What you will do.
Answer these questions from the text on irradiating library books:
1. What reduction in mold and yeast did gamma radiation achieve in Rice's book samples?
2. What average dose were the books given at the Fort Worth irradiation facility?
3. How many volumes does Bill Parkin estimate yet remain?

According to results published in a forthcoming book about the library's recovery effort, gamma radiation achieved a 100 percent reduction in mold and yeast in Rice's book samples. The next closest reduction was 56.4 percent.
"We thought our experience and testing showed [irradiation] would work," Bush said. "And, because we were controlling it in the low-dosage levels, we did not expect any of the problems that could be reported in higher doses. . . . That led us to feel that it was a good treatment choice."
A query about irradiation posted on an Internet mailing list by a worker from one of the library's recovery subcontractors was answered by a SteriGenics International employee, and a plan to irradiate nearly half-a-million books at the company's Co-60 facility in Fort Worth, Texas, was begun.
The books were taken out of cold storage and thawed. The covers were removed and the pages were washed and shaped into a block. The books were then freeze-dried before being shipped to the irradiation facility in Fort Worth, where they were given an average dose of around 15 kGy (1.5 Mrad). After irradiation, the books were further cleaned and inspected by another recovery subcontractor in Fort Collins. They were sent for rebinding, and then carefully again inspected and repatriated into the library's collection.
The process, however, is far from finished. Bill Parkin, of Belfor USA (formerly Disaster Recovery Services)—CSU's Fort Worth-based subcontractor—estimates that 100,000 volumes yet remain.
"We're still in the process, so we haven't engaged in any longitudinal testing," Bush said when asked about the irradiation's noticeable effect on any books. "But we really don't expect that there's going to be any long-term effects. Our belief is, they are as they are, and we don't see anything relating to the radiation. I think if we had used high-dosage irradiation, we'd be talking about a different story, but we're not. . . .

(Items from a data collection)

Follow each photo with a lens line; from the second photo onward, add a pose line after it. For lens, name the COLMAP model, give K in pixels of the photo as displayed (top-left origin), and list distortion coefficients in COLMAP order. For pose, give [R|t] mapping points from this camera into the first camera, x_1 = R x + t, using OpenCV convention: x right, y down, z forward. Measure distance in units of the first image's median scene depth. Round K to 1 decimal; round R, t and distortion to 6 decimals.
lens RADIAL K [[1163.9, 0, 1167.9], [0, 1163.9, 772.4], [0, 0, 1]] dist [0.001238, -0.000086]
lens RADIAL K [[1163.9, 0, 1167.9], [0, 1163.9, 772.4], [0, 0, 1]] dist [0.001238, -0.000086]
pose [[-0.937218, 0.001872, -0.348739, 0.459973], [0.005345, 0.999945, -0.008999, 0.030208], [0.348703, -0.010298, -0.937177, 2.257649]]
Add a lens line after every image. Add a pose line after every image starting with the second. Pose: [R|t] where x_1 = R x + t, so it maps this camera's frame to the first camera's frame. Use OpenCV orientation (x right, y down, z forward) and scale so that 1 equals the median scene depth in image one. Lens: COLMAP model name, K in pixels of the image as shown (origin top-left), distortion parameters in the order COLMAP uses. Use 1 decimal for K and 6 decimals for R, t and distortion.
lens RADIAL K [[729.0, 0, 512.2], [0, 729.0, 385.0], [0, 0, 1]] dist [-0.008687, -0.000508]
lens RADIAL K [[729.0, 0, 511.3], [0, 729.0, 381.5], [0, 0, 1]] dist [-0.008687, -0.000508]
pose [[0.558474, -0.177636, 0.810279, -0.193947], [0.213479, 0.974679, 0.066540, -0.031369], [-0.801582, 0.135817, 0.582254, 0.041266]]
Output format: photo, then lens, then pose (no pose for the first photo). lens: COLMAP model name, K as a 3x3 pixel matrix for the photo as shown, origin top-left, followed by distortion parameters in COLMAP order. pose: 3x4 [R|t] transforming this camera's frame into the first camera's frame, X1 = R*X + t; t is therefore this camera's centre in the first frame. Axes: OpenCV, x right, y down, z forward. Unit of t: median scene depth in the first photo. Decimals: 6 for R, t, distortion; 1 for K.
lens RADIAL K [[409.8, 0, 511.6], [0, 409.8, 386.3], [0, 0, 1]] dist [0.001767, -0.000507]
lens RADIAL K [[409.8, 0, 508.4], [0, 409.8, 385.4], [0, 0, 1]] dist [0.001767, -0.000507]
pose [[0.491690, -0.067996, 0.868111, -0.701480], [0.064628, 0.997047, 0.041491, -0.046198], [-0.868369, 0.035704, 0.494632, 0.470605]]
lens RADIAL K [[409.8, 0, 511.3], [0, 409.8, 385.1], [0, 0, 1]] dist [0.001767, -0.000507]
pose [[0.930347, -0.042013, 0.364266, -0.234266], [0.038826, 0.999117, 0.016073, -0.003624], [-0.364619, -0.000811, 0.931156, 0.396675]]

Final answer.
1. A 100 percent reduction.
2. Around 15 kGy (1.5 Mrad).
3. 100,000 volumes.